Ein Ernährungssystem mit Zukunft: Subventionen sinnvoll einsetzen

Um unser Ernährungssystem nachhaltig und gerecht zu gestalten, muss die Subventionspolitik grundlegend reformiert werden. Statt industrielle Landwirtschaft und klimaschädliche Monokulturen zu fördern, sollten öffentliche Gelder gezielt in agrarökologische Ansätze fließen. Eine Neuausrichtung der GAP (Gemeinsame Agrarpolitik der EU) ist überfällig: Flächenprämien müssen zugunsten von Umwelt- und Sozialleistungen umstrukturiert werden. Das bedeutet, dass Landwirte belohnt werden, wenn sie biodiversitätsfördernde Maßnahmen umsetzen, gesunde Böden aufbauen oder regionale Kreisläufe stärken.

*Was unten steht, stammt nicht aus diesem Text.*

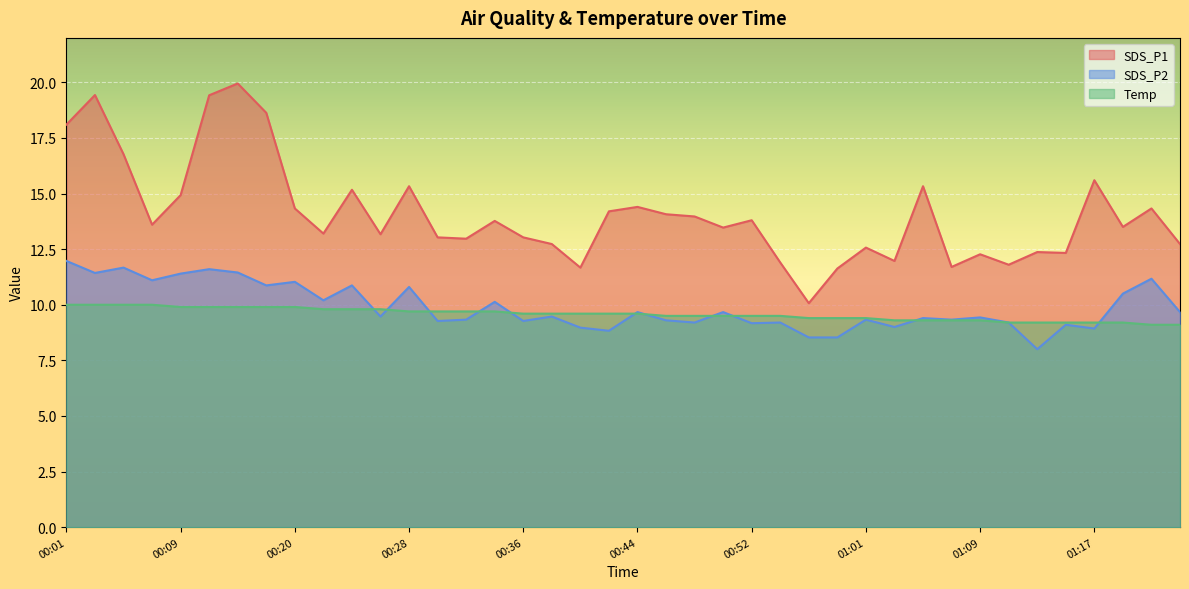

Between 00:03 and 00:36, which series saw the biggest shift?

SDS_P1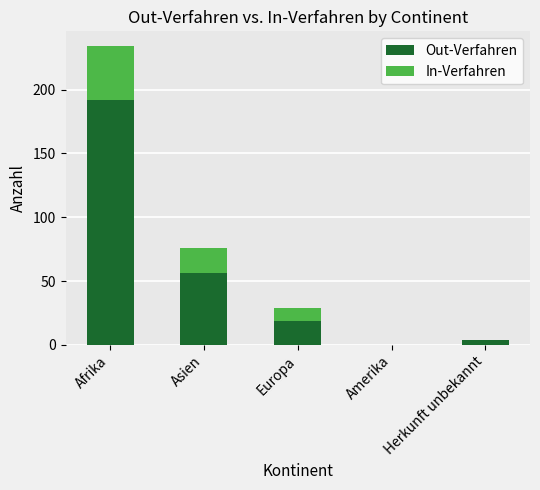

The Out-Verfahren series shows 94 at Asien. True or false?

False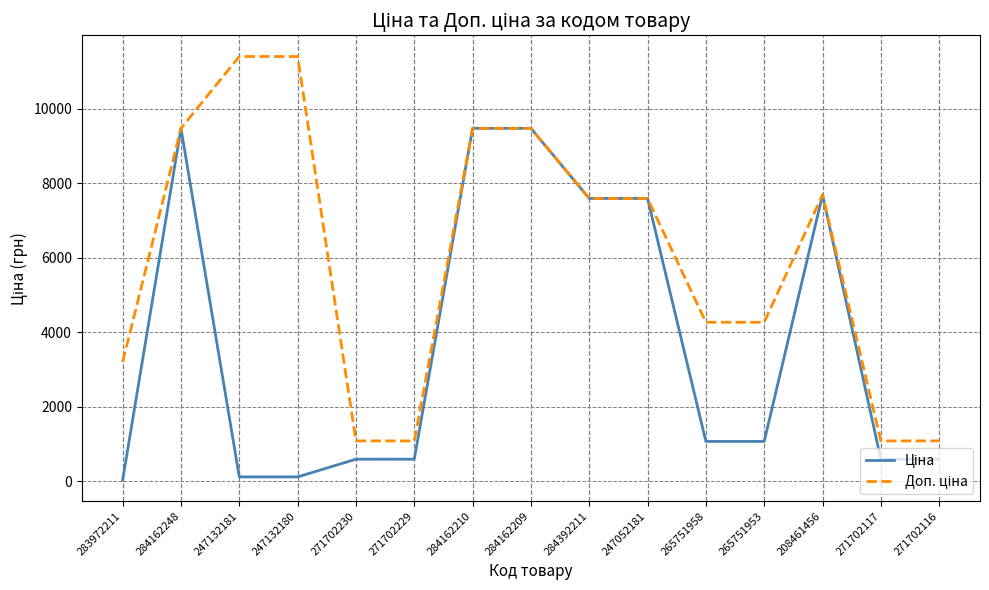

What is the spread (max minus min) of values at 271702229?

491.7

Ein besonderes Augenmerk sollte außerdem auf Investitionen in Ernährungssysteme mit hoher gesellschaftlicher Rendite liegen. Laut Weltbank bringen Investitionen zur Bekämpfung von Unter- und Mangelernährung einen bis zu 23-fachen wirtschaftlichen Nutzen.

Warum? Eine gut ernährte Bevölkerung ist gesünder, produktiver und weniger anfällig für Krankheiten – das senkt langfristig die Kosten für Gesundheitssysteme und fördert wirtschaftliche Stabilität. Anstatt Milliarden in ein System zu stecken, das Umweltzerstörung und ungesunde Ernährung subventioniert, sollten Mittel gezielt in eine zukunftsfähige Landwirtschaft, nachhaltige Anbaumethoden und eine gesunde Ernährung gelenkt werden. 

Darüber hinaus braucht es mehr Unterstützung für Kleinbäuer*innen, die weltweit die Mehrheit der Lebensmittel produzieren, aber oft von Finanzierungsmöglichkeiten ausgeschlossen sind. Staatliche Gelder müssen den Zugang zu nachhaltigen Anbaumethoden, fairen Märkten und klimaresilienten Pflanzen ermöglichen. Gleichzeitig sollten die versteckten Kosten unseres Ernährungssystems transparent gemacht werden. Eine True Cost Accounting-Strategie, die Umwelt- und Gesundheitsfolgen in die Preisbildung integriert, kann den Wandel hin zu einem gerechten System beschleunigen. 

Die derzeitigen Subventionsstrukturen stützen ein agrarindustrielles Modell, das weder sozial gerecht noch ökologisch tragfähig ist. Die Lösung liegt nicht darin, das alte System zu „begrünen“, sondern echte Alternativen zu fördern. Ein Ernährungssystem, das Zukunft hat, braucht mutige politische Entscheidungen der neuen Bundesregierung, eine Umverteilung der Agrarsubventionen und gezielte Investitionen in nachhaltige Lösungen.